À un mois de l'ouverture estivale des plusieurs musées et attraits touristiques, les différents sites au Témiscamingue peinent à trouver des employés. L'industrie touristique n'est pas épargnée par la pénurie de main-d'oeuvre vécue dans plusieurs secteurs d'activités.

Un texte de Tanya Neveu

À la Maison du Frère-Moffet de Ville-Marie, toutes les stratégies sont déployées pour trouver les deux guides-animateurs manquants pour commencer la saison.

Le coordonnateur, Dominic Bérubé, a reçu à peine quelques curriculum vitae.

« J'ai essayé toutes sortes de trucs. Je suis rendu à aller parler à des jeunes sur le bord de la rue et je vais aller dans la cour d'école à Lorrainville pour attirer l'oeil des jeunes », avoue-t-il.

Le scénario est semblable au T.E Draper d'Angliers. La coordonnatrice, Cathy Fraser, est toujours à la recherche d'un employé.

Sa saison va débuter à la mi-juin avec quelques groupes scolaires, mais les guides, des élèves du secondaire, arrivent seulement après la fin des classes, soit le 23 juin.

D'ici là, les membres du conseil d'administration devront mettre la main à la pâte.

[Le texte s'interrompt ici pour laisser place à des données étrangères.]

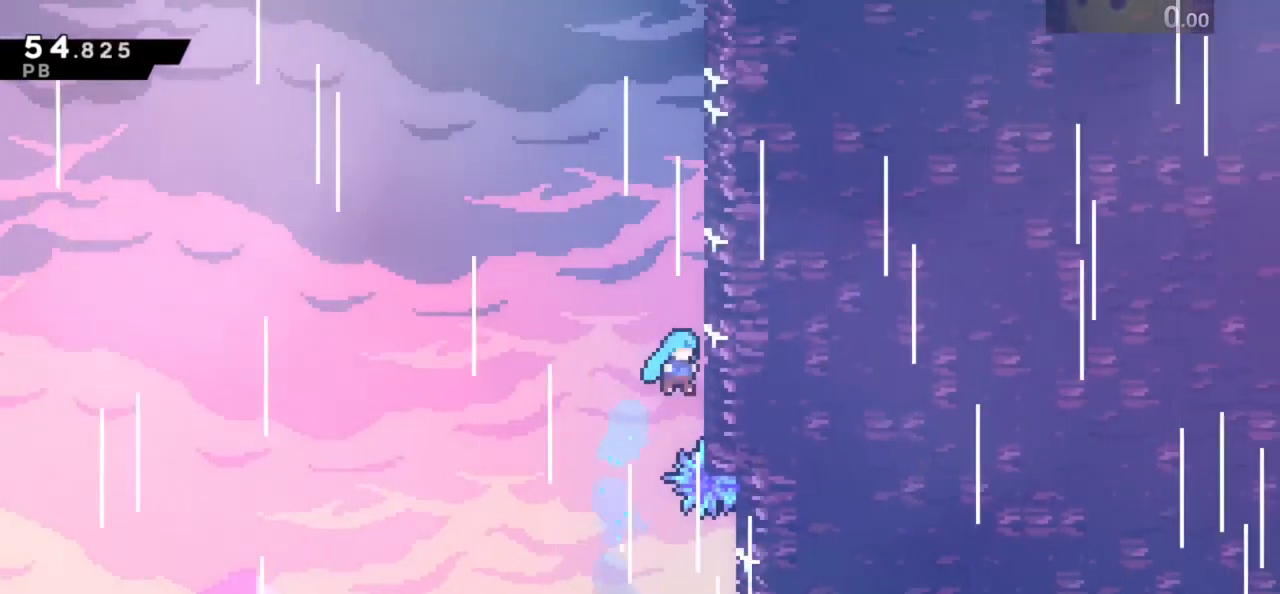
{"keys": ["grab", "jump", "right", "up"], "events": [[34, "jump", "down"], [300, "jump", "up"], [400, "jump", "down"]]}
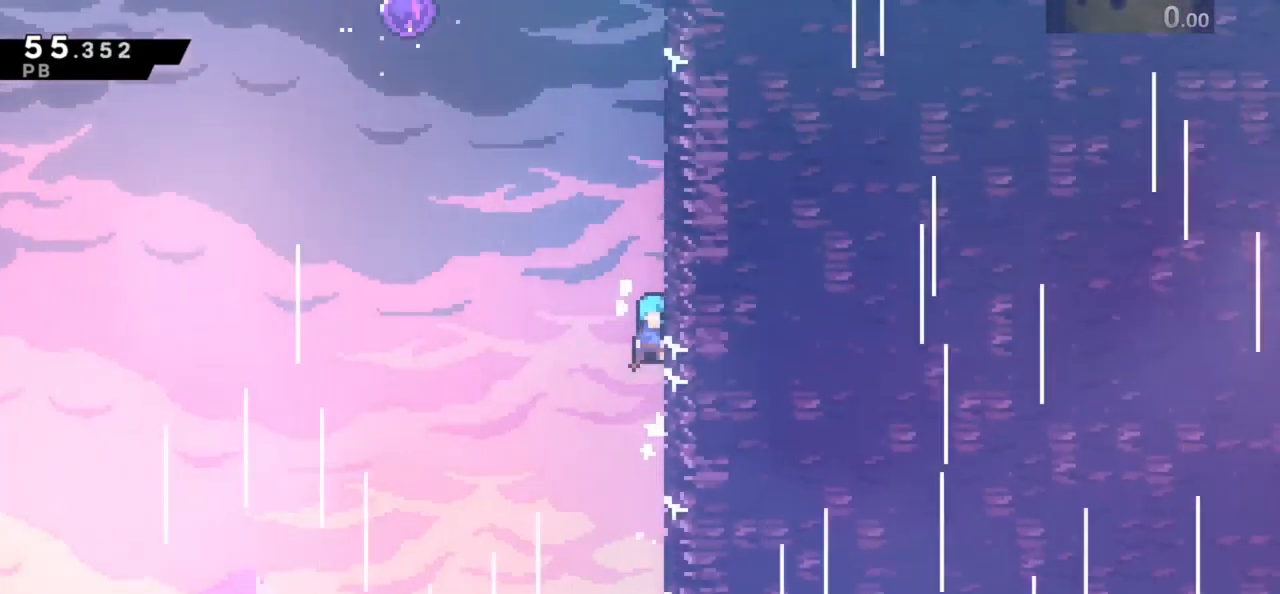
{"keys": ["jump", "left"], "events": [[167, "grab", "up"], [167, "jump", "up"], [234, "up", "up"], [267, "jump", "down"], [267, "left", "down"], [267, "right", "up"]]}
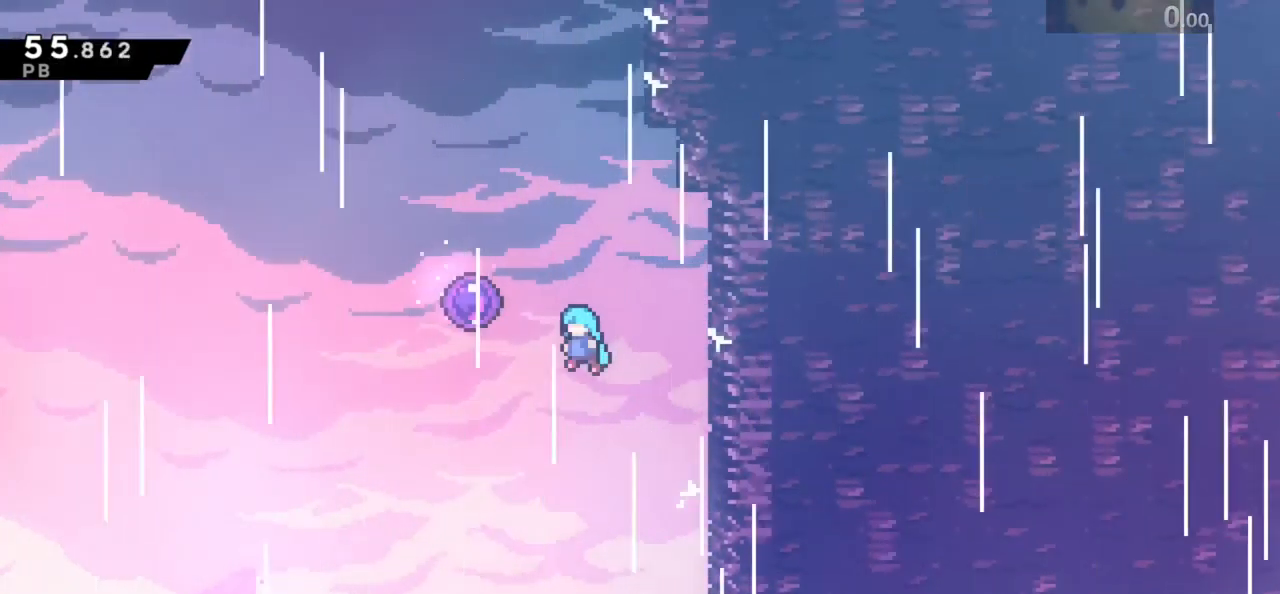
{"keys": [], "events": [[367, "jump", "up"], [400, "left", "up"]]}
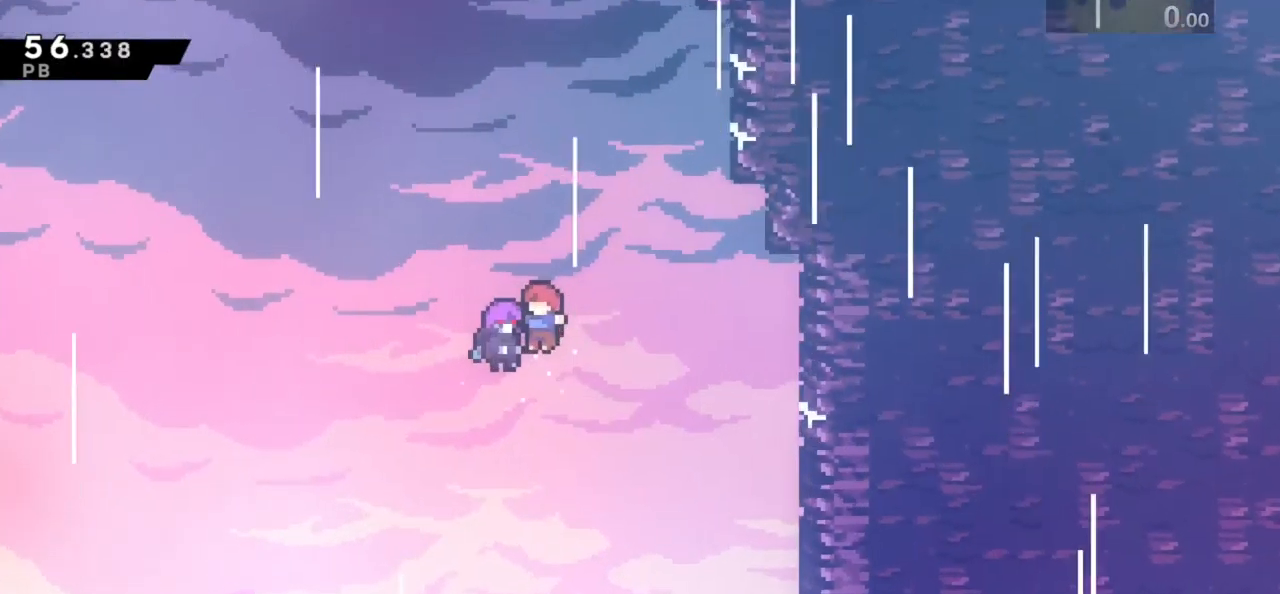
{"keys": [], "events": []}
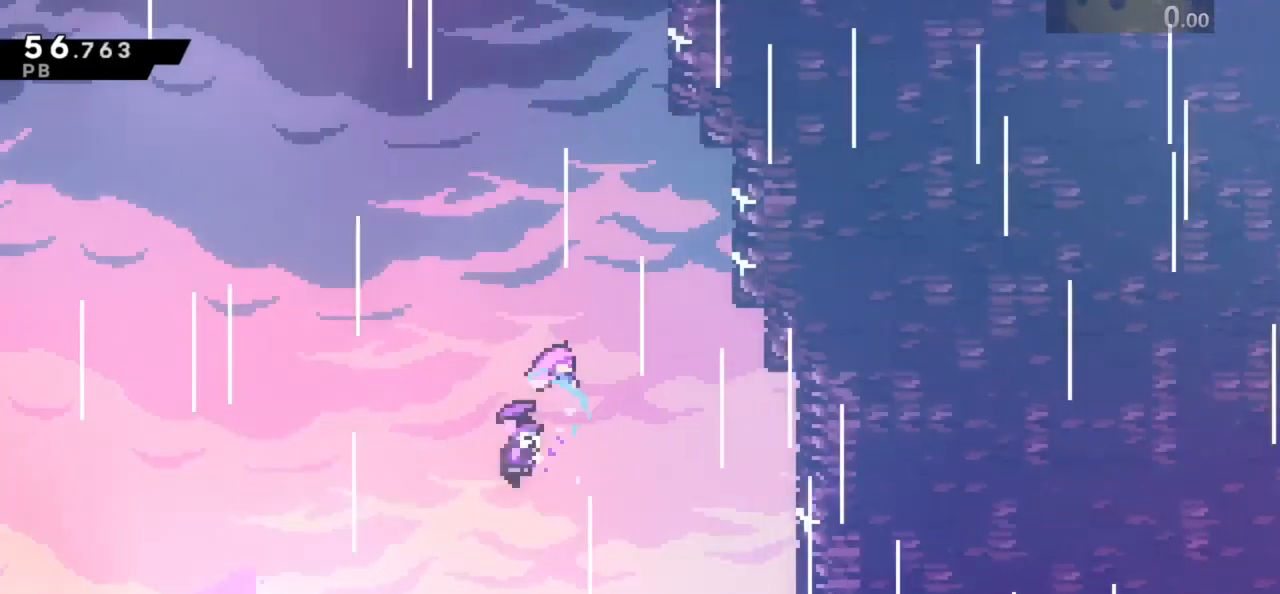
{"keys": [], "events": []}
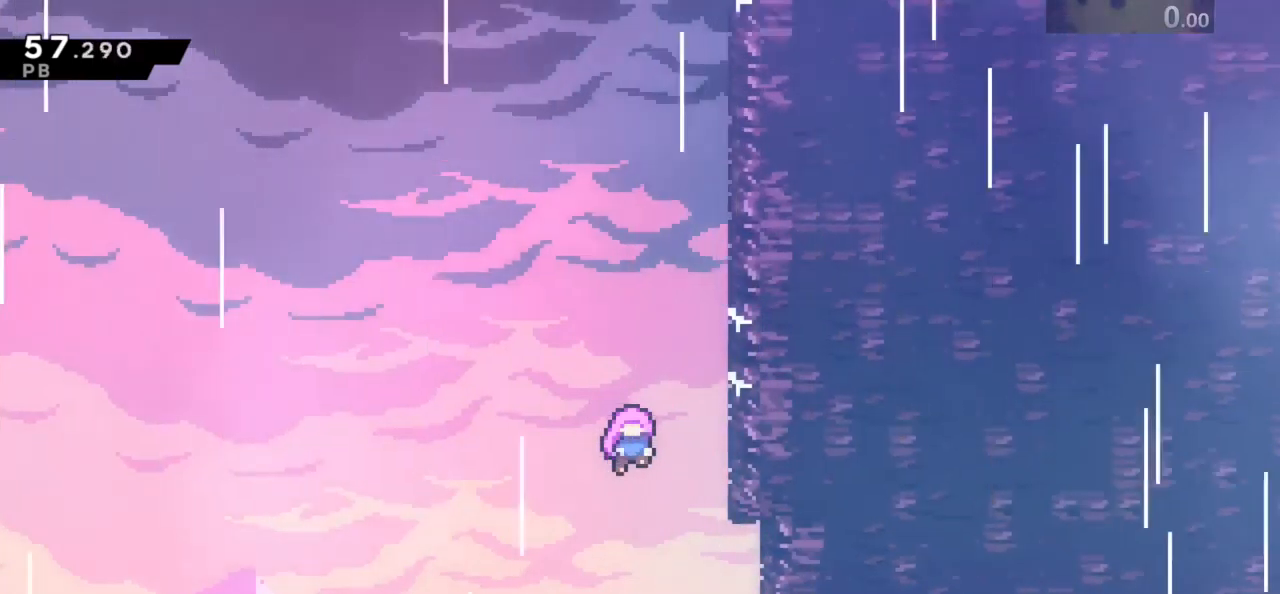
{"keys": [], "events": []}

Des conditions de travail peu attrayantes

Salaire minimum, horaires atypiques et travail saisonnier : ce sont là quelques réalités qui repoussent de potentiels travailleurs, selon Tourisme Abitibi-Témiscamingue.

L'organisme travaille d'ailleurs avec d'autres institutions de la province pour établir une stratégie nationale.

La réalité n'est pas la même pour tout le monde

Le parc national d'Opémican, qui procédera à sa préouverture le 23 juin, a reçu 80 candidatures pour 12 postes à pourvoir.

Au Lieu historistique national du Fort-Témiscamingue, les postes sont tous comblés à un mois de l'ouverture du parc.